Monday, February 28th, 2011

Dubai has been able to transform itself from a backwater to an aerotropolis along the new Silk Road, Greg Lindsay says:

It now has more in common with Hong Kong, Singapore and Bangalore than with Saudi Arabia next door. It is a textbook example of an aerotropolis, which can be narrowly defined as a city planned around its airport or, more broadly, as a city less connected to its land-bound neighbors than to its peers thousands of miles away. The ideal aerotropolis is an amalgam of made-to-order office parks, convention hotels, cargo complexes and even factories, which in some cases line the runways.
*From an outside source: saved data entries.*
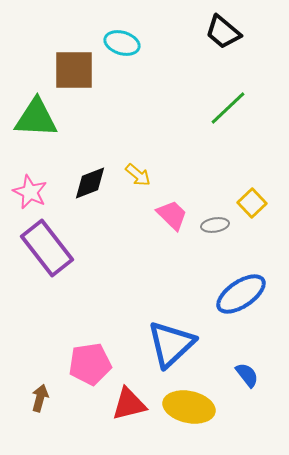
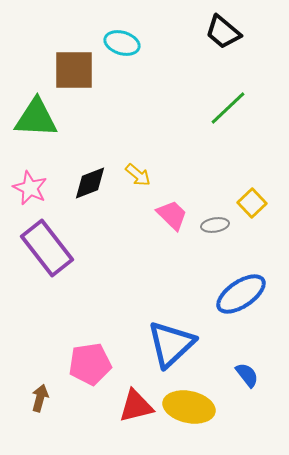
pink star: moved 4 px up
red triangle: moved 7 px right, 2 px down
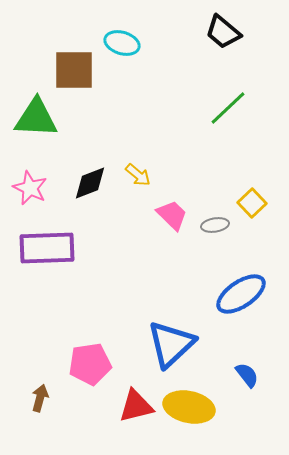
purple rectangle: rotated 54 degrees counterclockwise
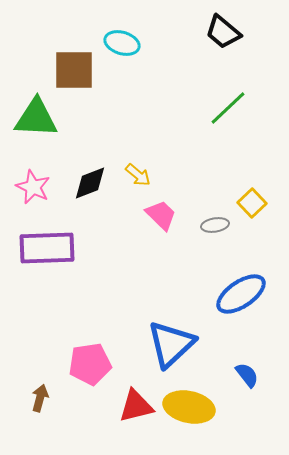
pink star: moved 3 px right, 1 px up
pink trapezoid: moved 11 px left
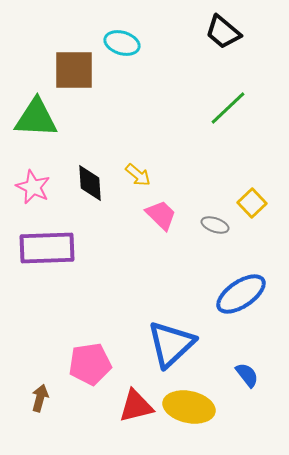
black diamond: rotated 72 degrees counterclockwise
gray ellipse: rotated 28 degrees clockwise
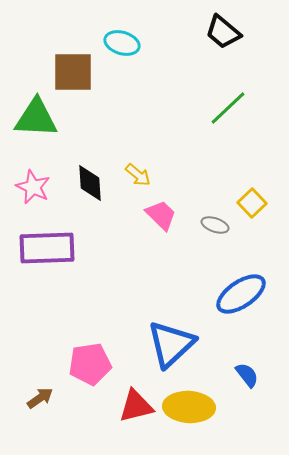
brown square: moved 1 px left, 2 px down
brown arrow: rotated 40 degrees clockwise
yellow ellipse: rotated 9 degrees counterclockwise
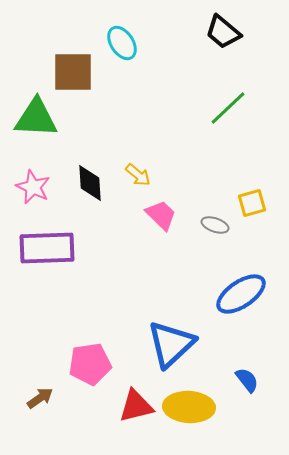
cyan ellipse: rotated 40 degrees clockwise
yellow square: rotated 28 degrees clockwise
blue semicircle: moved 5 px down
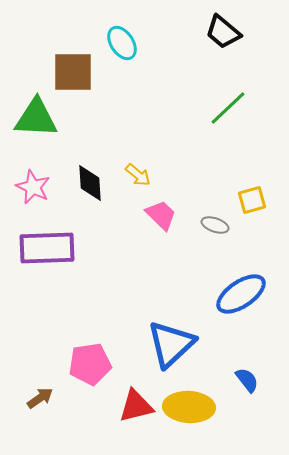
yellow square: moved 3 px up
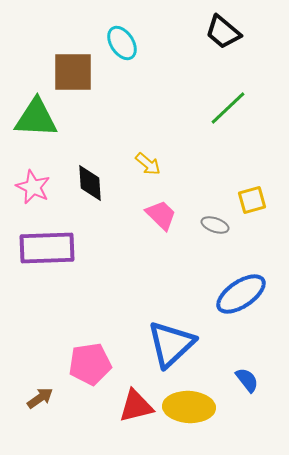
yellow arrow: moved 10 px right, 11 px up
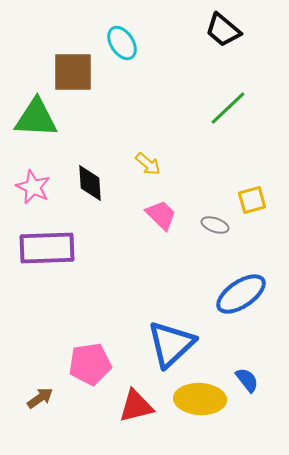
black trapezoid: moved 2 px up
yellow ellipse: moved 11 px right, 8 px up
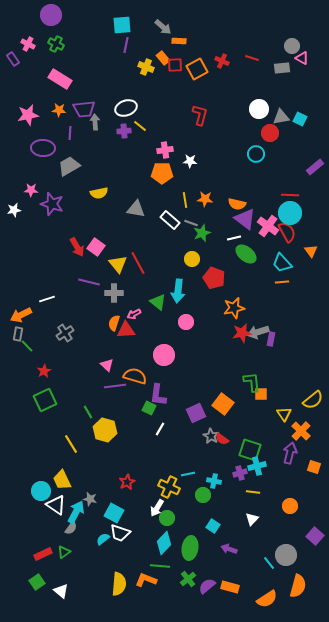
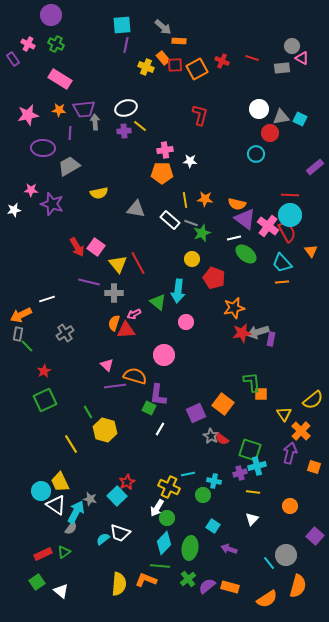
cyan circle at (290, 213): moved 2 px down
yellow trapezoid at (62, 480): moved 2 px left, 2 px down
cyan square at (114, 513): moved 3 px right, 17 px up; rotated 18 degrees clockwise
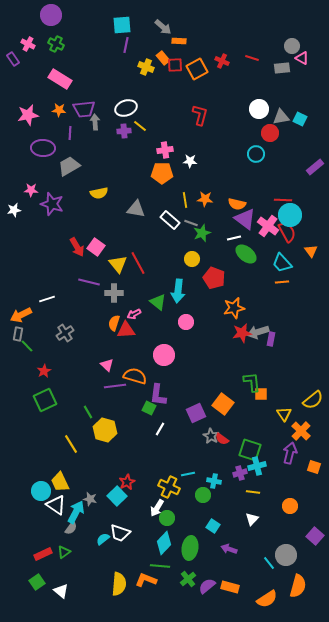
red line at (290, 195): moved 7 px left, 5 px down
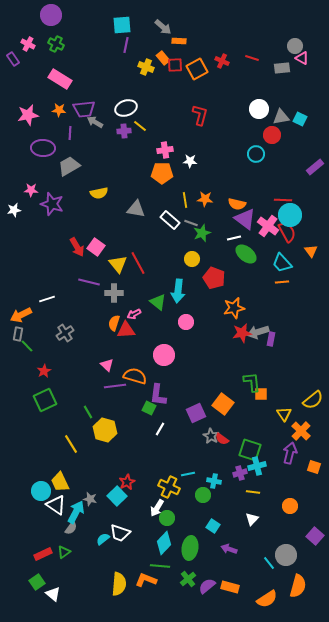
gray circle at (292, 46): moved 3 px right
gray arrow at (95, 122): rotated 56 degrees counterclockwise
red circle at (270, 133): moved 2 px right, 2 px down
white triangle at (61, 591): moved 8 px left, 3 px down
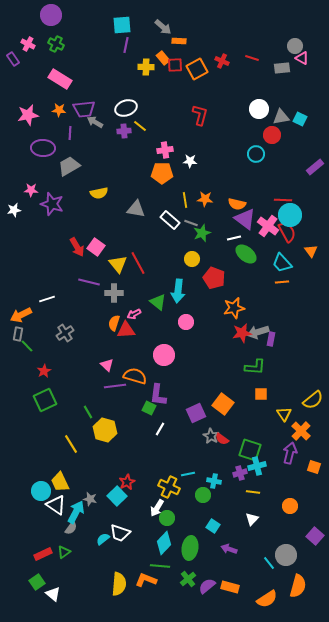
yellow cross at (146, 67): rotated 21 degrees counterclockwise
green L-shape at (252, 382): moved 3 px right, 15 px up; rotated 100 degrees clockwise
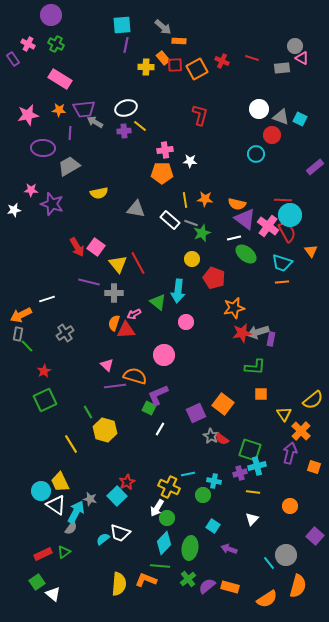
gray triangle at (281, 117): rotated 30 degrees clockwise
cyan trapezoid at (282, 263): rotated 30 degrees counterclockwise
purple L-shape at (158, 395): rotated 60 degrees clockwise
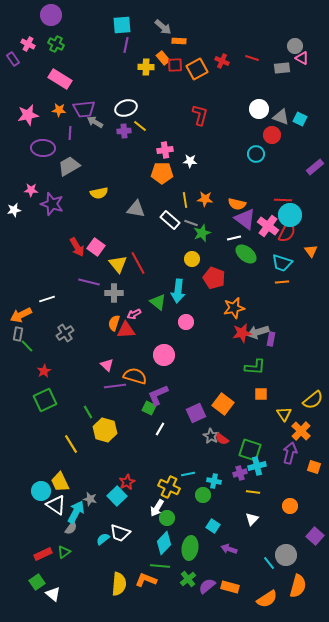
red semicircle at (287, 232): rotated 55 degrees clockwise
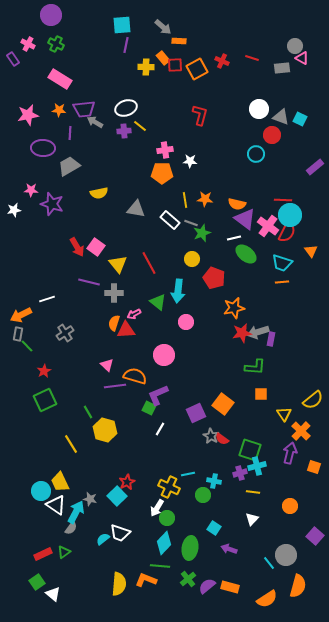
red line at (138, 263): moved 11 px right
cyan square at (213, 526): moved 1 px right, 2 px down
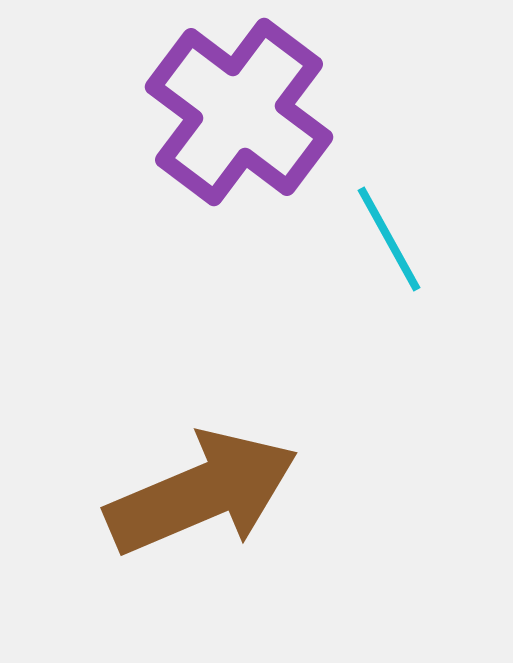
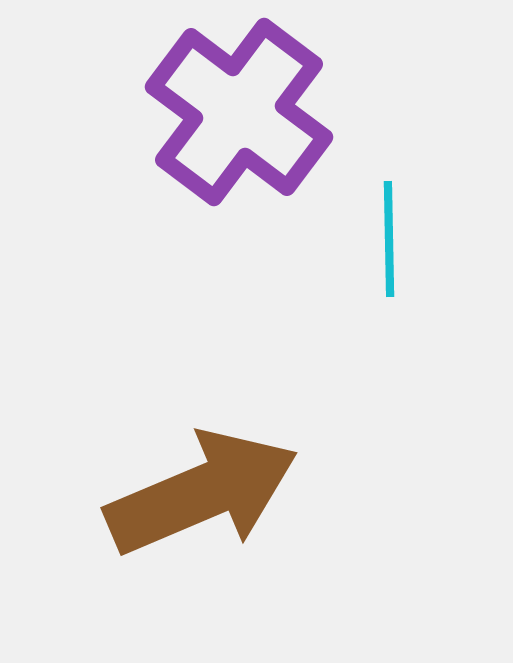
cyan line: rotated 28 degrees clockwise
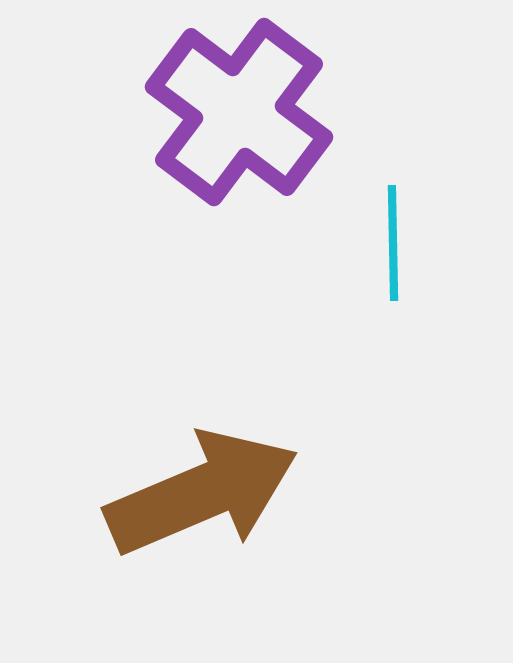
cyan line: moved 4 px right, 4 px down
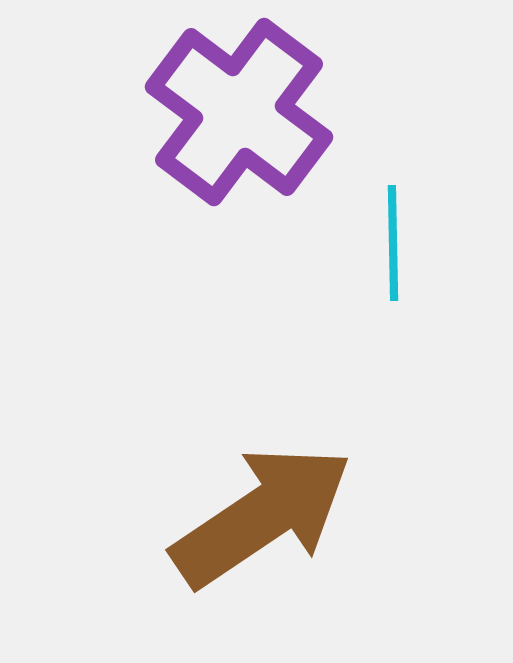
brown arrow: moved 60 px right, 23 px down; rotated 11 degrees counterclockwise
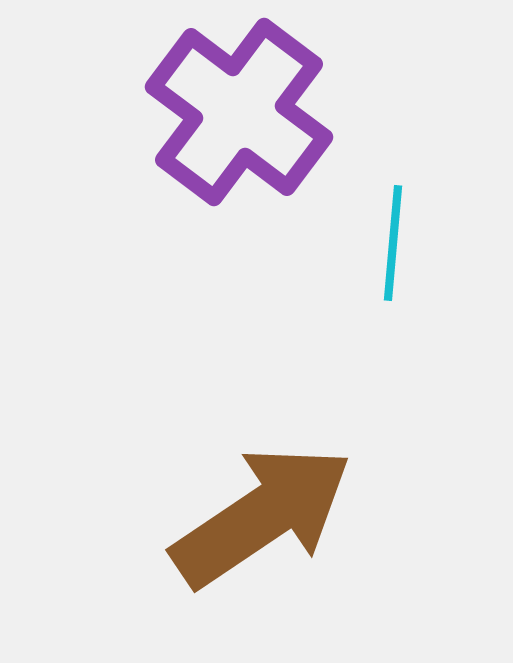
cyan line: rotated 6 degrees clockwise
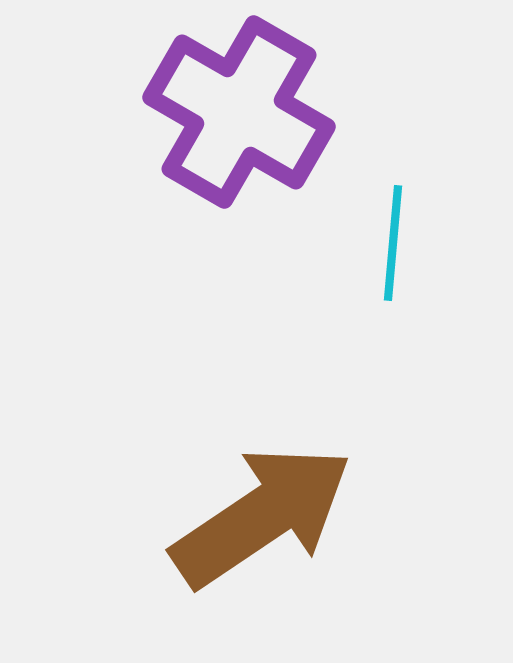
purple cross: rotated 7 degrees counterclockwise
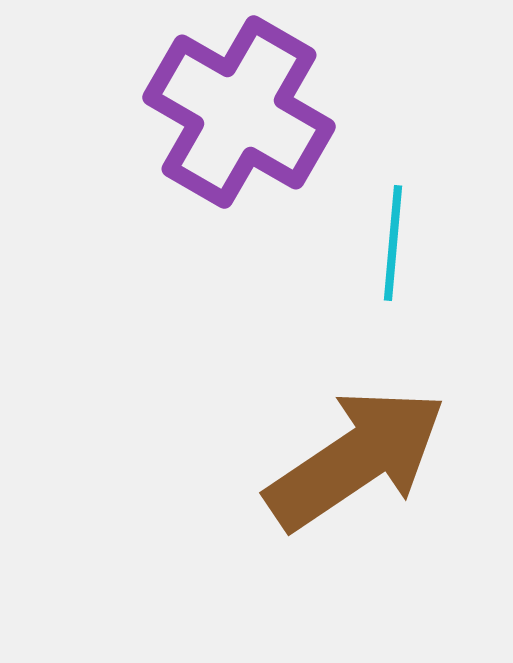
brown arrow: moved 94 px right, 57 px up
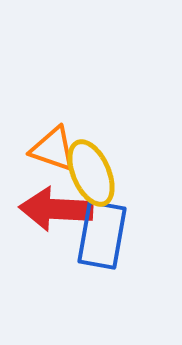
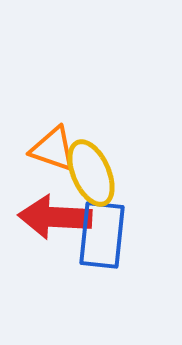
red arrow: moved 1 px left, 8 px down
blue rectangle: rotated 4 degrees counterclockwise
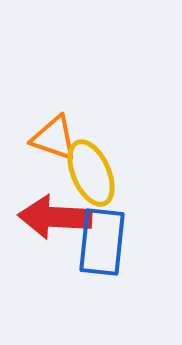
orange triangle: moved 1 px right, 11 px up
blue rectangle: moved 7 px down
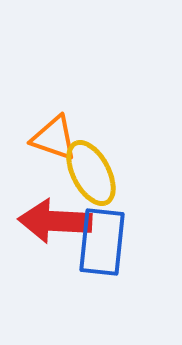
yellow ellipse: rotated 4 degrees counterclockwise
red arrow: moved 4 px down
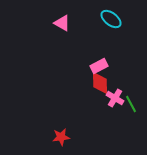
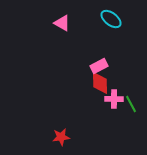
pink cross: moved 1 px left, 1 px down; rotated 30 degrees counterclockwise
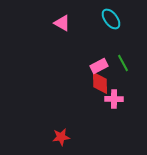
cyan ellipse: rotated 15 degrees clockwise
green line: moved 8 px left, 41 px up
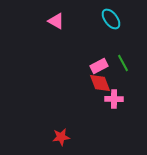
pink triangle: moved 6 px left, 2 px up
red diamond: rotated 20 degrees counterclockwise
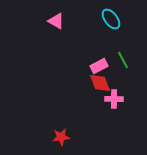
green line: moved 3 px up
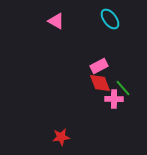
cyan ellipse: moved 1 px left
green line: moved 28 px down; rotated 12 degrees counterclockwise
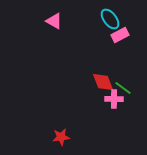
pink triangle: moved 2 px left
pink rectangle: moved 21 px right, 31 px up
red diamond: moved 3 px right, 1 px up
green line: rotated 12 degrees counterclockwise
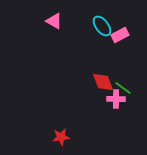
cyan ellipse: moved 8 px left, 7 px down
pink cross: moved 2 px right
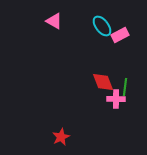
green line: moved 2 px right, 1 px up; rotated 60 degrees clockwise
red star: rotated 18 degrees counterclockwise
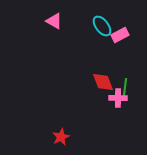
pink cross: moved 2 px right, 1 px up
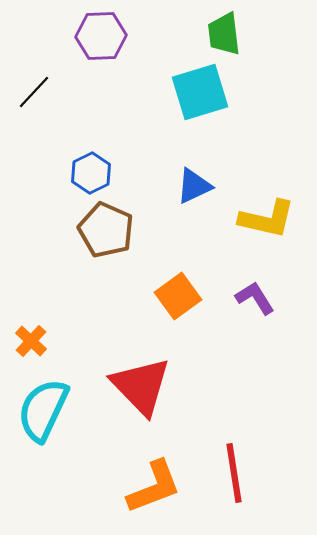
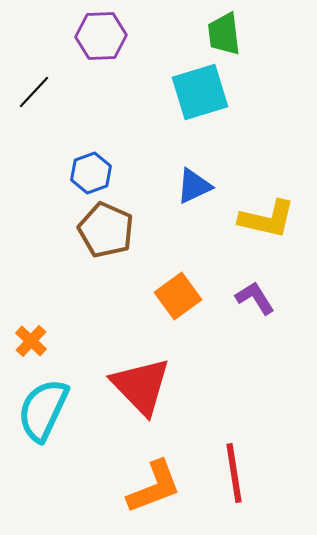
blue hexagon: rotated 6 degrees clockwise
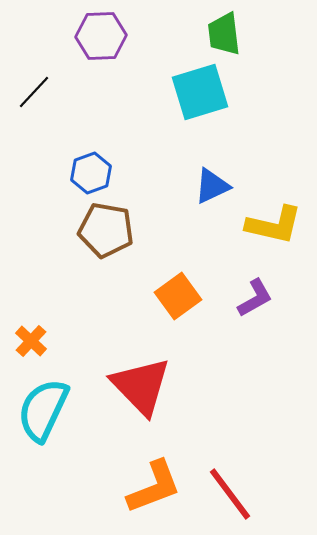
blue triangle: moved 18 px right
yellow L-shape: moved 7 px right, 6 px down
brown pentagon: rotated 14 degrees counterclockwise
purple L-shape: rotated 93 degrees clockwise
red line: moved 4 px left, 21 px down; rotated 28 degrees counterclockwise
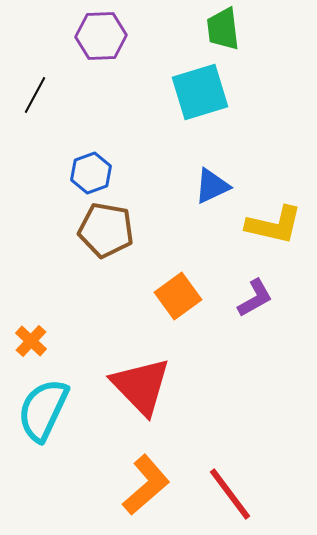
green trapezoid: moved 1 px left, 5 px up
black line: moved 1 px right, 3 px down; rotated 15 degrees counterclockwise
orange L-shape: moved 8 px left, 2 px up; rotated 20 degrees counterclockwise
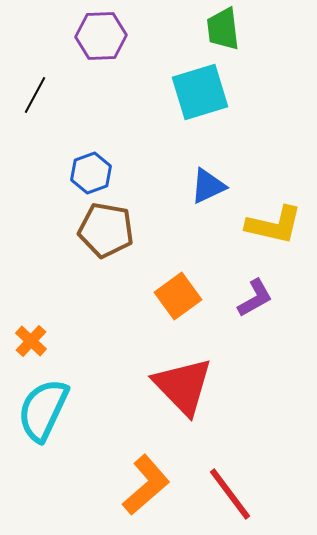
blue triangle: moved 4 px left
red triangle: moved 42 px right
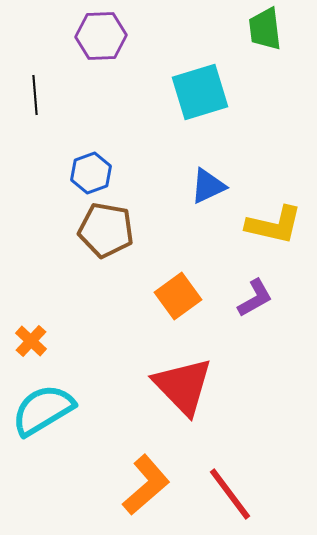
green trapezoid: moved 42 px right
black line: rotated 33 degrees counterclockwise
cyan semicircle: rotated 34 degrees clockwise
It is a pure node in a global network whose fast-moving packets are people and goods instead of data. And it is the future of the global city.
The basic aim of an aerotropolis is to disrupt local incumbents and monopolies using the long arm of air travel. It allows Indian hospitals to entice American heart patients for top-notch surgery at rock-bottom prices. It lets factories move out to the far reaches of western China to manufacture the iPad for lower wages while absorbing millions of urban migrants. Detroit’s leaders are even building an aerotropolis in a Hail Mary bid for Chinese investment.

Floating above it all, meanwhile, are the globe-trotting executives chasing emerging markets. They are the denizens not only of Dubai and Singapore but of new business districts such as the Zuidas on the southern edge of Amsterdam, which was designed to be eight minutes from the airport by train and is home to the Netherlands’ biggest financial service firms.